CavemanCharlie wrote:
My girlfriend (or whatever she is) has a full size van, now it's a older one 1985 I think, but I don't like the way you have to be a contortionists (sp) to get in and out of the thing. I really don't feel all that safe with nothing in front of me. (no hood, engine, etc.) Do the newer vans have any safety equipment? In the old days they had very few.
I'm planning on taking my family travelling for 6 months. I've been researching for two years. My last employer had a fleet of trucks and vans from all three major American manufacturers. I've driven them all.
The Ford and GM vans are body-on-frame. The Dodge vans are unit body. All three vans are very, very tall. You sit higher in them than you do in a 1/2-ton pickup truck. You are sitting above the engine rather than behind it. The vans weigh over 5000 lbs empty.
The Ford and GM will use any smaller car they hit as an "air bag". Any collision with a smaller vehicle will be a mis-matched collision. The van's ladder frame hits the smaller unit body car high up. Wheel well deformation and engine pushback are less likely to trap your lower legs in the van because you're are so high up. The frame will bend, but it won't crumple like a unit body car (the smaller unit body car you hit is the van's "crumple zone"). This is why you see cars totally immobilized in an accident that a van/truck drives away from.

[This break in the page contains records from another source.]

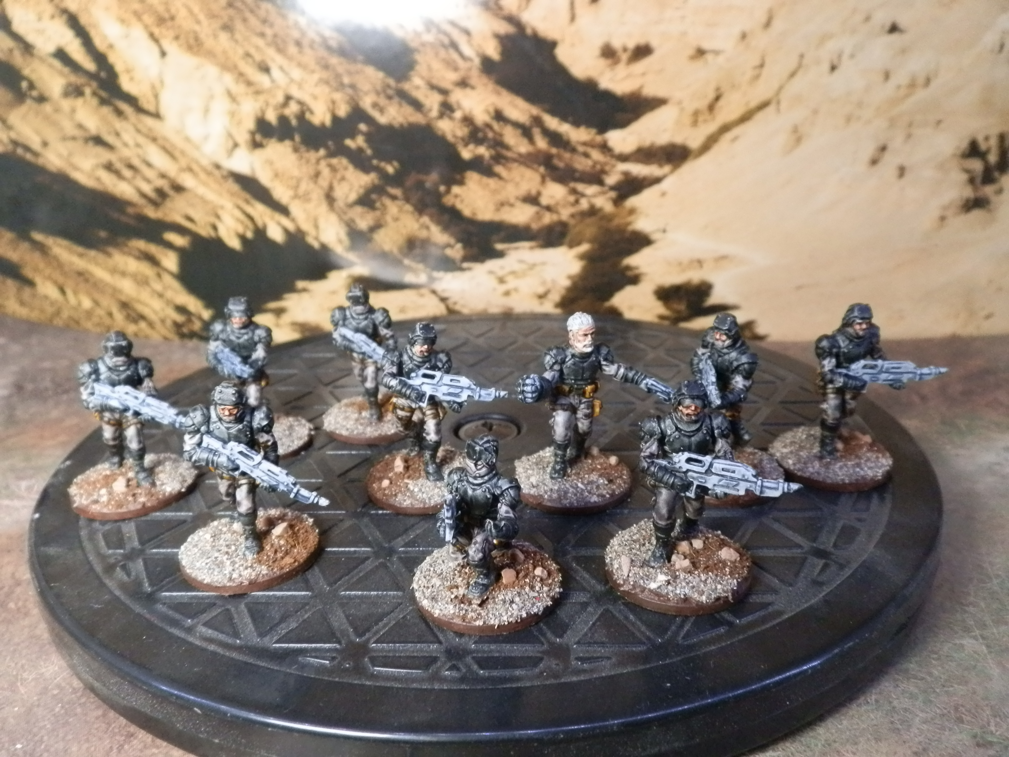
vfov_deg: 49.7
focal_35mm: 28
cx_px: 504
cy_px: 378
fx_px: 816
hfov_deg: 63.4
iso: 400
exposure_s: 1/100
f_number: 3.1
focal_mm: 5
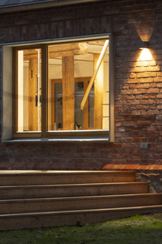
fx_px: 1047
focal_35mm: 155
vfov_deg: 13.1
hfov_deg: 8.8
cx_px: 1
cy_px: 18
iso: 1000
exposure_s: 1/50
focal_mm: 34
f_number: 2.8
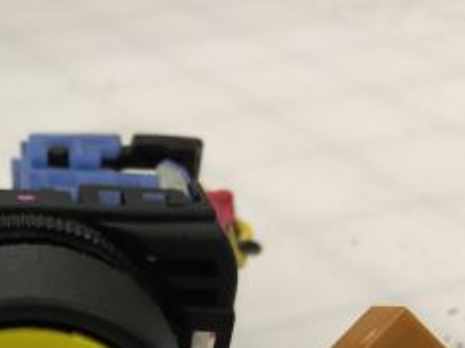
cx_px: -87
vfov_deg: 18.8
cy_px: 419
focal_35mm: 74
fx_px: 994
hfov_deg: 24.1
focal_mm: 4.15
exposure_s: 1/30
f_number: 2.2
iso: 32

If you hit an immovable object, like a bridge abutment or a tractor trailer rig, the ladder frame of the van will transmit more force into the passengers (remember, no crumple zones).
Vans and trucks do poorly in roll over accidents compared to unit-body cars. But are infinitely better than any motorhome.
All passenger vans today come with electronic stability control. They had serious problems with roll-over accidents when fully loaded with 15-people. The right side aisle made everyone sit to the left of the van. This combine with a huge rear overhang on the Ford and Chrysler vans concentrated weight on the left rear tire. Underinflation of the rear tire would lead to blowouts. Inexperienced drivers would then roll the top-heavy, tail-heavy van. Computer yaw control and tire pressure monitoring systems have pretty much solved this problem.
Is the van safer than a sedan? It depends. If I'm going to be in a collision with another car, I'd want to be in the van. The van is heavier, has a ladder frame and is higher up. If I'm going to drive into bridge abutment, the crumple zones of a unit body car are safer. If it rolls, the van is vastly safer than a motorhome, but worse off than a car.
All late model vans will have 3-point seatbelts in every seating position and LATCH for childrens' safety seats in many positions. Is the van safer than a the newest, largest Mercedes sedan. No. Is the van safer than a class-A or class-C motorhome? Absolutely yes.